The Pilot Club of Conway will have is annual “Conway Christmas Tour of Homes” 2-6 p.m. Sunday in a self-guided tour for $15 to eight sites across Horry County’s seat
Leslie Johnson-Quick, tour coordinator, said this marks about the 10th time the club has coordinated the tour. Although plans did not pan out for a tour in 2011, club officials found this year “a lot easier to get people to participate,“ she said.
Besides Kingston Presbyterian Church and the Conway Visitor’s Center, the stops cover six homes, and visitors can go in any order, at their leisure. Johnson-Quick said they range from a bed-and-breakfast in a historic residence and two newer places in the Maple area of Conway.
“It’s a good variety of houses,” she said.
At the beginning of September, Johnson-Quick started checking to see who’d be interested in opening up for this tour, with a goal “to lock it down” for an agenda “by Halloween.”
A past president of the club of 24 members, Johnson-Quick said she has been on the committee for this tour for five years, and she’s excited about her debut in rounding up all the points for the 2012 affair. Three charities will benefit as well: the Autism Advocate Foundation; Churches Assisting People; and Fostering Hope.
Every room in Atalaya
In the northeast corridor of Georgetown County, the Friends of Huntington Beach State Park will have their third annual “Atalaya Holiday Celebration” 11 a.m.-4 p.m.
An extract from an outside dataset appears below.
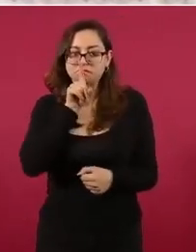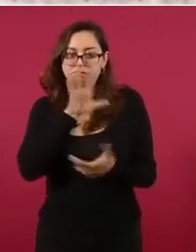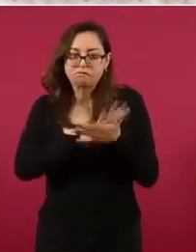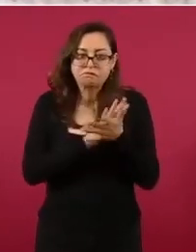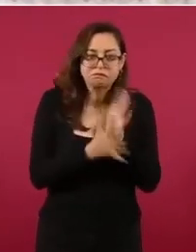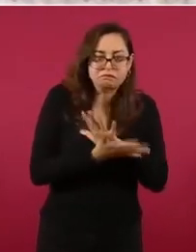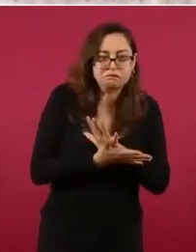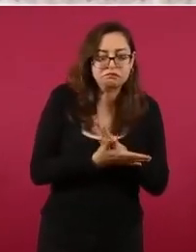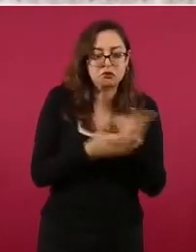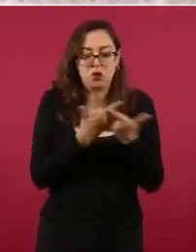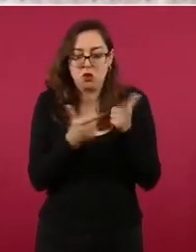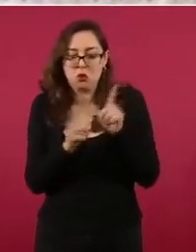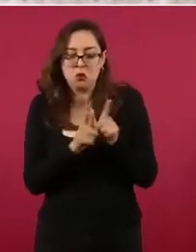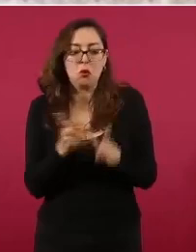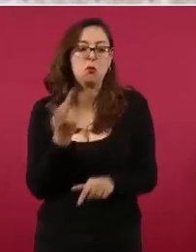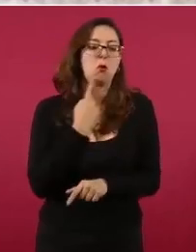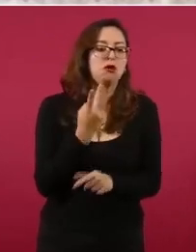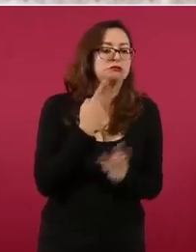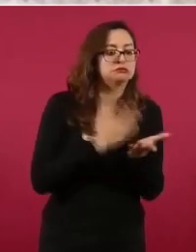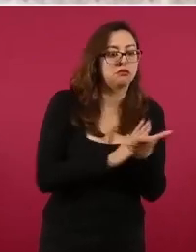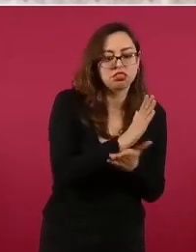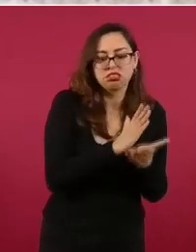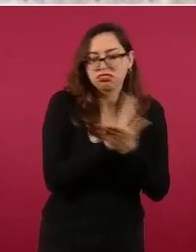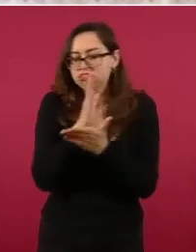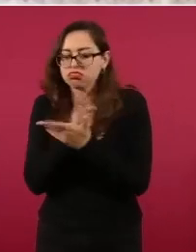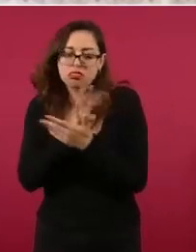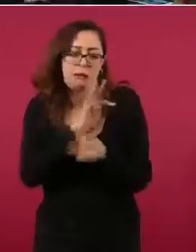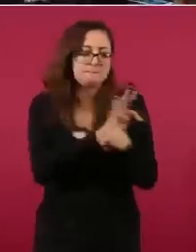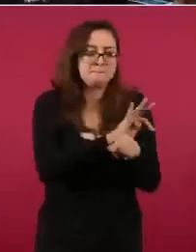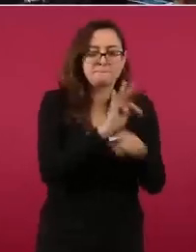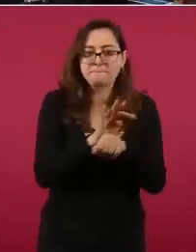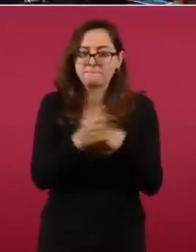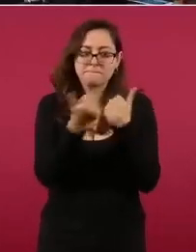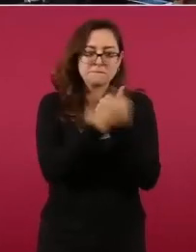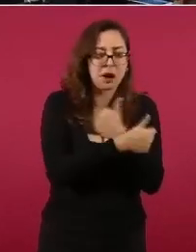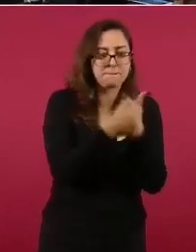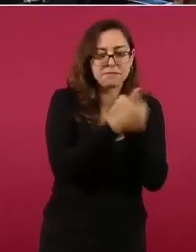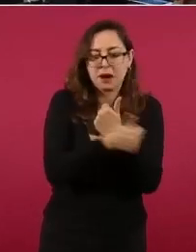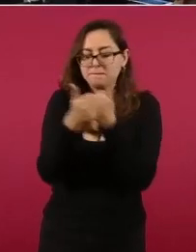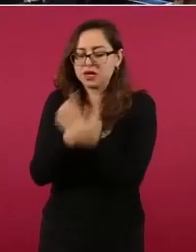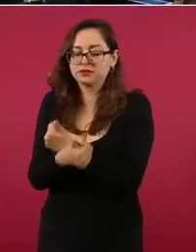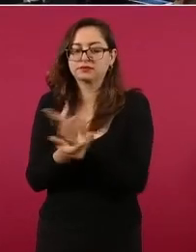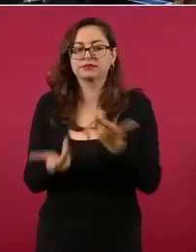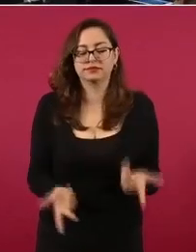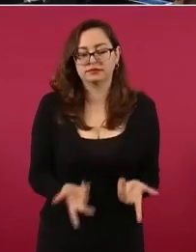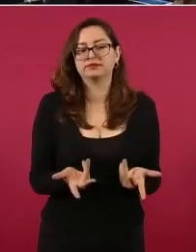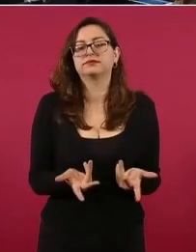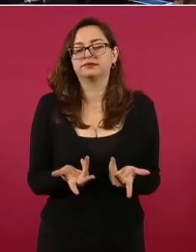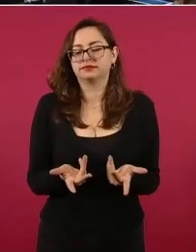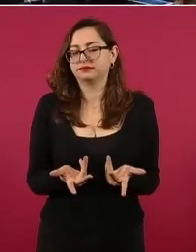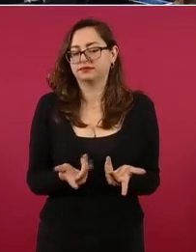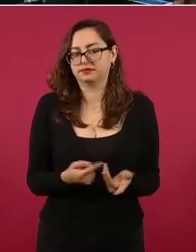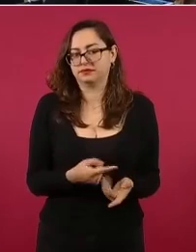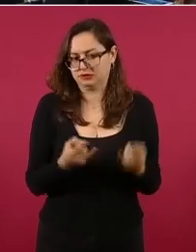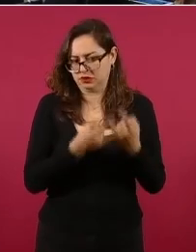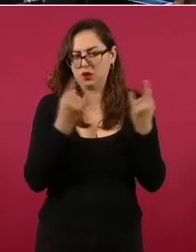grupos politiqueros. Ahí en el caso de Morelos y en todos lados,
Saturday.
The party spreads through the 30 rooms in Atalaya, the former winter residence of Archer and Anna Hyatt Huntington, who also founded Brookgreen Gardens across the street, between Murrells Inlet and Litchfield Beach.
The benefit for the Friends raises funds toward its park improvement projects, such as renovation of some restrooms and the boardwalk this past year, and plans to install new shower towers.
Anne Rogers of Murrells Inlet, who handles publicity for the group, said teamwork in arrangements will “have every room decorated” and that “people have really taken an interest in it.”
She said this spirit carries over from last December, when participants stepped up the decor and “really went all out” with period looks, furniture and antiques, in many parts of the Spanish Moorish-style home.
“This year, people started asking for the rooms well in advance,” Rogers said.
Having the Grand Strand Model Railroaders club return to set up a train display expanded from the 2011 event and a full lineup of music all day also will make this event on Saturday “even better,” Rogers said. Various performers will take turns, such as the Pawleys Island Concert Band playing a set at 11 a.m., a local women’s chorus twice, and a hand-bell choir, to close the afternoon.
The menu also will be enlarged, Rogers said, with an oyster roast, chicken bog and clam chowder meals among the choices for “a nominal fee” besides the $2 festival admission and park-entry charge: $5 ages 16 and older, $3.25 S.C. seniors, $3 ages 6-15.
With about 100 members making up the Friends -- locally with many “transplants from somewhere else” and with some winter vacationers -- Rogers said the group’s core of helpers “enjoy putting time, energy and love into the park as a way of welcoming tourists and our local citizens.”
“We’re all volunteers,” she said, commending everyone for lending their hand and talents. “It takes a lot of work.”